Görgü tanıklarının polisi aradığını söyleyen Eren, tanıklardan bilgi alan polislerin, bir esnafın işyeri telefonundan yaptıkları görüşmeler sonrasında olaya müdahale etmeden ayrıldığını anlatarak “Baba Ali Rıza Toraman, Çınar Karakolu'na giderek olaya neden müdahale etmediklerini sordu. Karakol amiri Hüseyin’in kaçırılmadığını, siyasi polisler tarafından gözaltına alındığını, bu nedenle müdahale edemediklerini söyledi. Baba Toraman karakol amirinin bu beyanını kaydetti" ifadelerini kullandı. Eren, İstanbul Emniyet Müdürü Mehmet Ağar’la görüşen aileye Ağar’ın 'Oğlunuz emniyettedir, merak etmeyin, evinize gidin' dediğini hatırlatarak olaya müdahale etmeyen karakol amirinin, Hüseyin’i kaçıranların da polis olduğu yönündeki açıklamasını içeren ses kaydını İçişleri Bakanı İsmet Sezgin’e veren baba Ali Rıza Toraman’a Sezgin’in 'Gözaltında olduğuna ve sorgulandığına ilişkin bir husus yoktur' dediğini belirtti.
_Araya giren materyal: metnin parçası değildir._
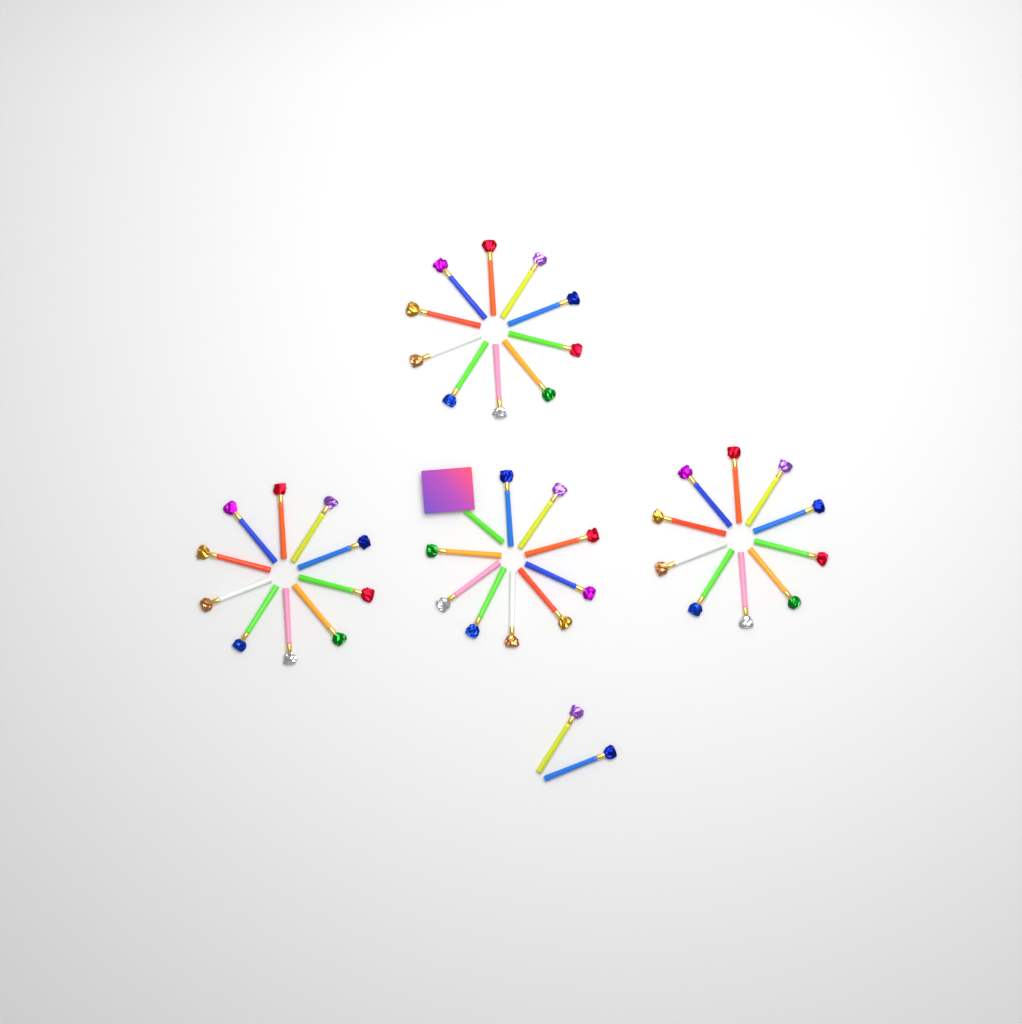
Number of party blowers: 42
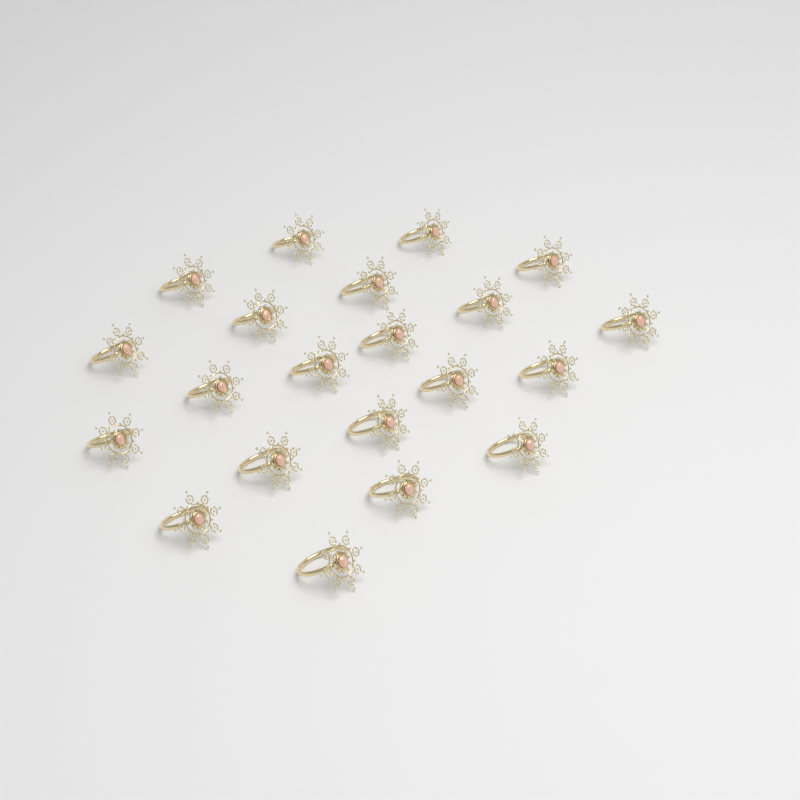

DEMİREL: OĞLUN CEBİMDE Mİ ÇIKARAYIM

Oğlunun bulunması için dönemin Başbakan’ı Süleyman Demirel’le görüşen Hatice Toraman’a Demirel'in “Oğlun cebimde mi ki çıkarıp vereyim” dediğini aktaran Eren, açılan soruşturmaların bir sonuca ulaşmadan "Zamanaşımı süresi dolduğundan soruşturmaya yer olmadığı" kararı ile kapatıldığını söyledi. Hüseyin Toraman dosyasında cezasızlığın sonlandırılmasını isteyen Eren, kendilerine kapatılan Galatasaray’dan vazgeçmeyeceklerini vurgulayarak konuşmasını sonlandırdı.

'BURADA İNSAN HAKLARI YOK'

Hüseyin Toraman'ın annesi Hatice Toraman ise basın mensuplarına teşekkür ederek şunları söyledi: "Devletin bize yaptığı bu acıyı halka anlatıyorsunuz. Devlet benim oğlumu kaybetti dediğimde inanmıyorlar. Ben de inanmamıştım. Sanki sadece benim başıma geldiğini sanmıştım. Ama değilmiş. Ben susmadım susmayacağım. Her şeyi anlattım. Öfkem ve kinim bitmiyor. 27 senedir gözümün yaşı kurumadı, kurumayacak. Bizim ciğerimiz dağladılar.”

24 yaşında genç bir öğretmen olan oğlunun karıncayı bile incitmediğini sadece sol görüşlü olduğunu anlatan anne Toraman “Burada baskı, zulüm var. Ağzını açma işkenceye uğruyorsun. İşte diktatörlük budur. 15 ülkeye gittim böyle bir şey görmedim. Burada insan hakları yok. Bizim derdimiz çocuklarımızı aramak, akıbetini bulmak. Taht da onun olsun köşk de biz çocuklarımızı istiyoruz. Katilleri yargılasınlar" diye konuştu.